Having a heater bypass appears to be an "East of the Rockies" thing that is virtually never done here (only seen it once in 30+ years and the owner was very happy when I removed it so he could truly use his automation). May have started with winterizing, which also isn't done here.
My system has never had one. For a while I had no heater, but when I finally replaced mine it had no bypass and there was no difference in water quality through the slightly less circulation caused by the new heater.

Heater schools here always recommended that they not be used, unless the heater is completely drained when bypassed, as what water that is left in the heat exchanger will evaporate and leave deposits inside that will, eventually, reduce the heating capacity and waterflow. Scoop up a glass of pool water (in a glass you don't really want), let it evaporate and you will see the amount of "stuff" that is left. Imagine a few years of that accumulating in the heat exchanger. It works as an insulator, not able to transfer heat well.
 
The other benefits of the by-pass:
  • There is less restriction when by-passing the heater/heat pump. Less restriction means better flow at a given pump rpm. With a VS pump, you can lower the rpm and still have the same flow rate when by-passing the heater/heat pump rather than running the water only thru the heater/heat pump. Lower rpm on a VS pump equates to lower electric usage/cost.
  • The SWG flow switch requires a certain flow for the flow switch to activate. Again, better flow at a lower rpm when by-passing the heater/heat pump.
 
Well too late for the bypass debate, I successfully installed the heat pump yesterday and didnt use one. It made the job a lot easier (and was still challenging to get everything lined up perfectly). I had to raise the heat pump up another inch or two using 4 paver stones on top of the pad. The line coming from the filter going into the heater is a lot higher than the one coming out of the heater and just adding a 90 made it too tall. I sat there for a while trying to figure out how I could plumb it to lower it in such a short linear space and then realized it was going to be a lot easier to just raise the heater up a couple inches on pavers.

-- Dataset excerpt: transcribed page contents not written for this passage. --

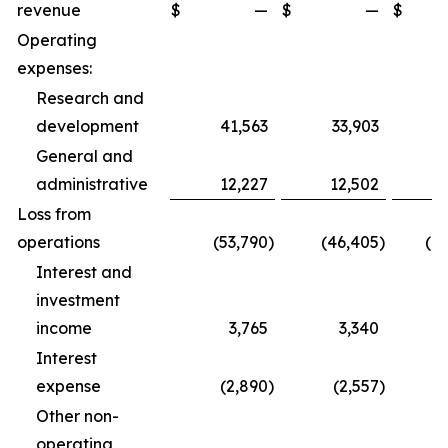
revenue
$
—
$
—
$
1
Operating
expenses:
Research and
development
41,563
33,903
1
General and
administrative
12,227
12,502
3
Loss from
operations
(53,790
)
(46,405
)
(1
Interest and
investment
income
3,765
3,340
1
Interest
expense
(2,890
)
(2,557
)
Other non-
operating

I don't think the bypass would be very helpful for winterizing in my case, or at least I cant see how.

In my case, at the moment I dont think the heater is adding much restriction because its a 2in heat exchanger and all my pool plumbing is 1.5in. I had to use reducer bushings. Plus the brand says in the manual an external bypass isnt required. Perhaps when I eventually redo all the plumbing (I hope to add a 2nd skimmer and change all the lines to 2in when I redo the pool decking) I will add a bypass for the reasons mentioned. There are times of the year where I dont need the heater for a full month or so.

Also really good point about the stale water in the heater. I actually was worried when I enabled my bypass after I changed the pool to salt water, that the salt water is just sitting in the old gas heater leaving behind all sorts of salt deposits.\

I did the electrical last night and it's running great. So far I am pretty happy with it, it's a Gulf Stream HE150. It's way way lighter than the Rheem 8250 and seems to be just as powerful. It seems well made, lots of made in USA parts inside and an LG compressor.

PS. Yes I had a brain fart and primed the outside of the union, oops.